═══ Data to process ═══

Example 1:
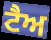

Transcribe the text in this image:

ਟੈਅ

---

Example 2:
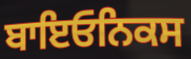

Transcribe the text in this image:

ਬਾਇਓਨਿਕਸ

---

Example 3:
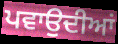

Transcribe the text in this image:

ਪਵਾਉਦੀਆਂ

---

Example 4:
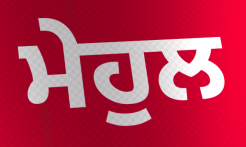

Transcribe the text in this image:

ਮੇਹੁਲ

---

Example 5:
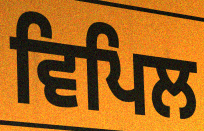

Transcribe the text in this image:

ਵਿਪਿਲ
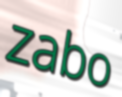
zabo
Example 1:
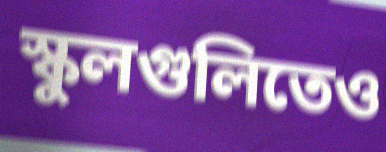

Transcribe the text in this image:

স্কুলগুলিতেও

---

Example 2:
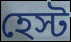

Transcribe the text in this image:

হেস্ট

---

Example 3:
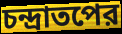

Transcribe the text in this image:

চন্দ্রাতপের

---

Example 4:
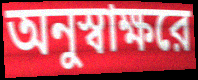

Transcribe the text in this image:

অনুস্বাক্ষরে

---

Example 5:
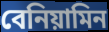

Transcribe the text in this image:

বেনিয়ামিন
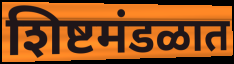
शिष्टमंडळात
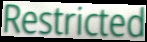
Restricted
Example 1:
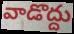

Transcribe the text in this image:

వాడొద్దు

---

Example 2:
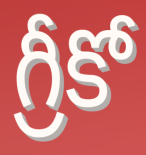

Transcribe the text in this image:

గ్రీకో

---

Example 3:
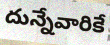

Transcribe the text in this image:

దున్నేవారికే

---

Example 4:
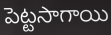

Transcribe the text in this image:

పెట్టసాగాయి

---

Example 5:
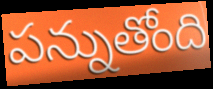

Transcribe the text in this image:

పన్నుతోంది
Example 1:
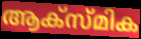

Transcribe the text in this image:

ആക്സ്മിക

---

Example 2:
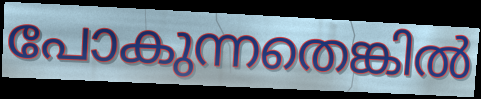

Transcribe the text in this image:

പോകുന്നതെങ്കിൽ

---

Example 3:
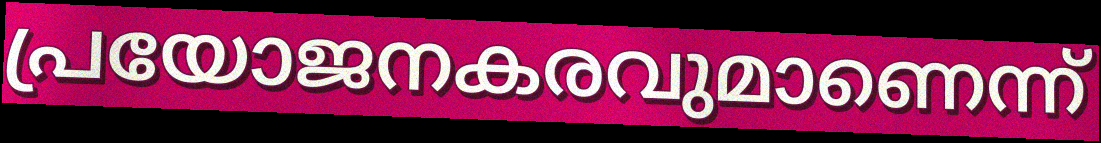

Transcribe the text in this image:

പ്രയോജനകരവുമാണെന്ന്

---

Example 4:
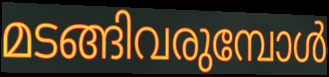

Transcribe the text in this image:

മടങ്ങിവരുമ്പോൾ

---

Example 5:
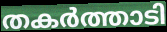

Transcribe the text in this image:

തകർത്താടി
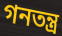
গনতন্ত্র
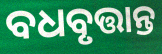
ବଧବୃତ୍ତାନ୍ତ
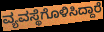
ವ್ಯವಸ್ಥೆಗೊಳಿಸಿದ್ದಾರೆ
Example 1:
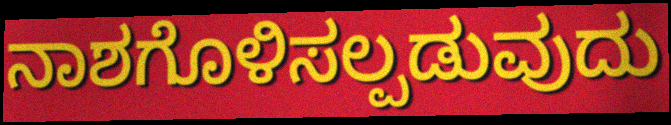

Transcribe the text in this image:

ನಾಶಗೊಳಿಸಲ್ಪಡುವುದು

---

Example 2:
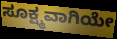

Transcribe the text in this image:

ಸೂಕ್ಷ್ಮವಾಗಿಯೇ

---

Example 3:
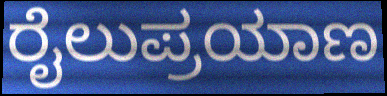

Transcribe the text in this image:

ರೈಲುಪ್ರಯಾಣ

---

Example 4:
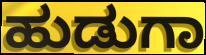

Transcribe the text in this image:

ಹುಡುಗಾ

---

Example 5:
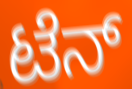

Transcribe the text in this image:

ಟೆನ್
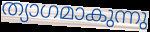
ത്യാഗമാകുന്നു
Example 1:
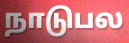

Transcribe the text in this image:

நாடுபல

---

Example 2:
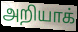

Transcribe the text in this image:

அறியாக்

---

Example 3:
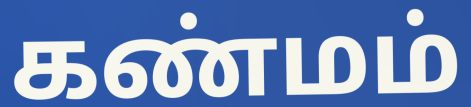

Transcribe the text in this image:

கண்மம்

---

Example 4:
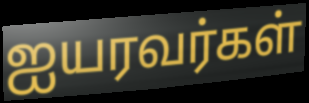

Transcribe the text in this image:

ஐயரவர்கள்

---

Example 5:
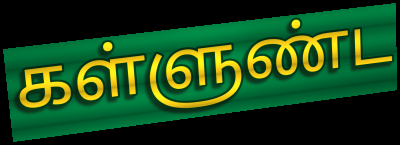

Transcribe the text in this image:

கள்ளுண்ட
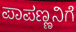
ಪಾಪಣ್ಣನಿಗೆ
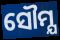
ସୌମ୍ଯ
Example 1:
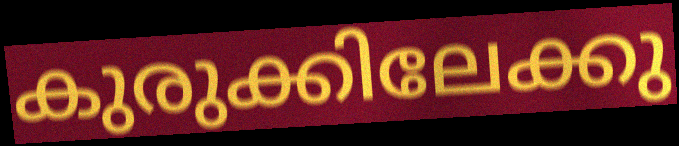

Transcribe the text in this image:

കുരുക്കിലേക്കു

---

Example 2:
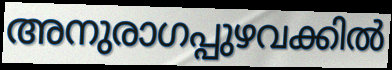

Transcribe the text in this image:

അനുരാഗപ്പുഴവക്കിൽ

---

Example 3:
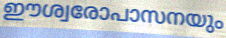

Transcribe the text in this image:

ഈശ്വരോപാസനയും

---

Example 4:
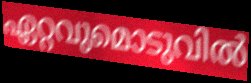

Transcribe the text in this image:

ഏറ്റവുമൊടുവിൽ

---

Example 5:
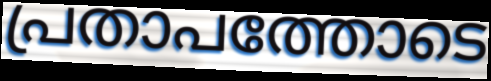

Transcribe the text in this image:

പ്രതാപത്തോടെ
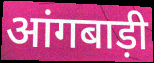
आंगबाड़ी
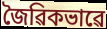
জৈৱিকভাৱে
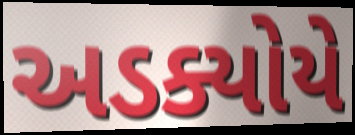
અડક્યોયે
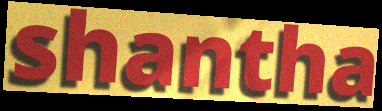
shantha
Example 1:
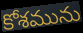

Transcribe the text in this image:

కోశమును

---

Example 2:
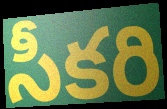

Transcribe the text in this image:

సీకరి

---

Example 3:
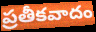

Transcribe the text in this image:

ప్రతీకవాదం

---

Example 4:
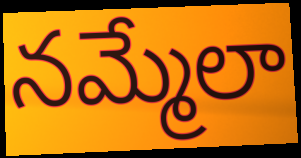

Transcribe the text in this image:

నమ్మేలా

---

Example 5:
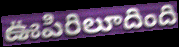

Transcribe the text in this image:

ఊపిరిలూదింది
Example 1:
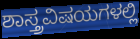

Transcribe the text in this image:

═══

Since the pictures are not wanted, write out the rest of the data exactly as it reads.

Example 1:

Transcribe the text in this image:

ਟੈਅ

---

Example 2:

Transcribe the text in this image:

ਬਾਇਓਨਿਕਸ

---

Example 3:

Transcribe the text in this image:

ਪਵਾਉਦੀਆਂ

---

Example 4:

Transcribe the text in this image:

ਮੇਹੁਲ

---

Example 5:

Transcribe the text in this image:

ਵਿਪਿਲ
zabo
Example 1:

Transcribe the text in this image:

স্কুলগুলিতেও

---

Example 2:

Transcribe the text in this image:

হেস্ট

---

Example 3:

Transcribe the text in this image:

চন্দ্রাতপের

---

Example 4:

Transcribe the text in this image:

অনুস্বাক্ষরে

---

Example 5:

Transcribe the text in this image:

বেনিয়ামিন
शिष्टमंडळात
Restricted
Example 1:

Transcribe the text in this image:

వాడొద్దు

---

Example 2:

Transcribe the text in this image:

గ్రీకో

---

Example 3:

Transcribe the text in this image:

దున్నేవారికే

---

Example 4:

Transcribe the text in this image:

పెట్టసాగాయి

---

Example 5:

Transcribe the text in this image:

పన్నుతోంది
Example 1:

Transcribe the text in this image:

ആക്സ്മിക

---

Example 2:

Transcribe the text in this image:

പോകുന്നതെങ്കിൽ

---

Example 3:

Transcribe the text in this image:

പ്രയോജനകരവുമാണെന്ന്

---

Example 4:

Transcribe the text in this image:

മടങ്ങിവരുമ്പോൾ

---

Example 5:

Transcribe the text in this image:

തകർത്താടി
গনতন্ত্র
ବଧବୃତ୍ତାନ୍ତ
ವ್ಯವಸ್ಥೆಗೊಳಿಸಿದ್ದಾರೆ
Example 1:

Transcribe the text in this image:

ನಾಶಗೊಳಿಸಲ್ಪಡುವುದು

---

Example 2:

Transcribe the text in this image:

ಸೂಕ್ಷ್ಮವಾಗಿಯೇ

---

Example 3:

Transcribe the text in this image:

ರೈಲುಪ್ರಯಾಣ

---

Example 4:

Transcribe the text in this image:

ಹುಡುಗಾ

---

Example 5:

Transcribe the text in this image:

ಟೆನ್
ത്യാഗമാകുന്നു
Example 1:

Transcribe the text in this image:

நாடுபல

---

Example 2:

Transcribe the text in this image:

அறியாக்

---

Example 3:

Transcribe the text in this image:

கண்மம்

---

Example 4:

Transcribe the text in this image:

ஐயரவர்கள்

---

Example 5:

Transcribe the text in this image:

கள்ளுண்ட
ಪಾಪಣ್ಣನಿಗೆ
ସୌମ୍ଯ
Example 1:

Transcribe the text in this image:

കുരുക്കിലേക്കു

---

Example 2:

Transcribe the text in this image:

അനുരാഗപ്പുഴവക്കിൽ

---

Example 3:

Transcribe the text in this image:

ഈശ്വരോപാസനയും

---

Example 4:

Transcribe the text in this image:

ഏറ്റവുമൊടുവിൽ

---

Example 5:

Transcribe the text in this image:

പ്രതാപത്തോടെ
आंगबाड़ी
জৈৱিকভাৱে
અડક્યોયે
shantha
Example 1:

Transcribe the text in this image:

కోశమును

---

Example 2:

Transcribe the text in this image:

సీకరి

---

Example 3:

Transcribe the text in this image:

ప్రతీకవాదం

---

Example 4:

Transcribe the text in this image:

నమ్మేలా

---

Example 5:

Transcribe the text in this image:

ఊపిరిలూదింది
Example 1:

Transcribe the text in this image:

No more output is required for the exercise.